Seeing stories of Black people who did not live in poverty were scarce until the 80s, when The Cosby Show debuted. Cliff and Clair Huxtable were an upper-middle class, college educated family with five children—a powerful image that flew in the face of the Reagan-era myth of welfare queens and crackheads. In fact, the show was originally attended to be about a working class Black family, but Bill Cosby had a better idea:

But before the pilot was shot, Cosby returned to Carsey and Werner with a different idea: His character would be a doctor instead, and the show would be about an upper-class black family rather than a blue-collar one. […] The Huxtable clan grew from six members to seven when a new eldest daughter, Sondra (Sabrina LeBeauf), returned from college, an idea born of Cosby’s desire to show the family having successfully shepherded a child to a higher education.

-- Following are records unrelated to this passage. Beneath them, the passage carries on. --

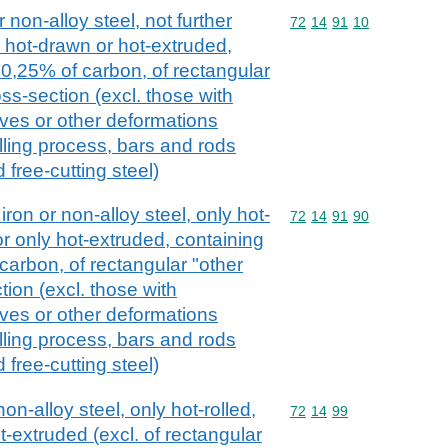
 non-alloy steel, not further
Commodity code: 72 14 
72
14
91
10
, hot-drawn or hot-extruded,
 0,25% of carbon, of rectangular
ss-section (excl. those with
oves or other deformations
lling process, bars and rods
d free-cutting steel)
iron or non-alloy steel, only hot-
Commodity code: 72 14 
72
14
91
90
or only hot-extruded, containing
carbon, of rectangular "other
ion (excl. those with
oves or other deformations
lling process, bars and rods
d free-cutting steel)
on-alloy steel, only hot-rolled,
Commodity code: 72 14 
72
14
99
t-extruded (excl. of rectangular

The producers hired Dr. Alvin Poussaint, a noted psychiatrist whose work focuses on the nuances of raising black children, to act as a consultant and give notes on scripts. The writing took shape around these new ideas, and the series found many of its episodes playing with ideas of how being raised by two successful, moneyed parents shaped the children, for better and for worse.

Later, A Different World showed another image of Black youth –this time as students at the fictional Hillman College. It was a direct response to the stereotype that Black youth weren’t interested in learning or going to college.  Telling the story of poor Black people in America like in Good Times were and still are important—but just as important was sending the message that not all Black people live the same way and are not a monolith.

When portraying poverty, class, and race in America on television, representation matters. A recent study found that 82% of African Americans surveyed feel that it is important that Blacks are viewed positively in the media. We can look to TV when it shows the barriers poor people face and makes them agents of their own story. The other key piece to full portrayals of poverty on TV is shared experiences such as child rearing or paying bills. Finally, they should name real things people want like time with their family and a comfortable life. Community Change will continue to fight for policies that will help and not hurt those living in poverty, such as a higher minimum wage and Ban the Box laws. In addition, Community Change has done extensive research on these key principles and the best portrayals have these priniciples intact.  The research confirms that we lack a sustained movement to address economic inequality because “we do not speak in human terms about…barriers and possibilities for those struggling to make ends meet.”  This was written in the context of social movements, but it holds true with TV portrayals of class and poverty as well.

Part of a positive portrayal starts with honest views about what it means to be Black and poor—and not so poor—in America. It also starts with being careful not to exploit the experience of poor Blacks as fodder for laughs.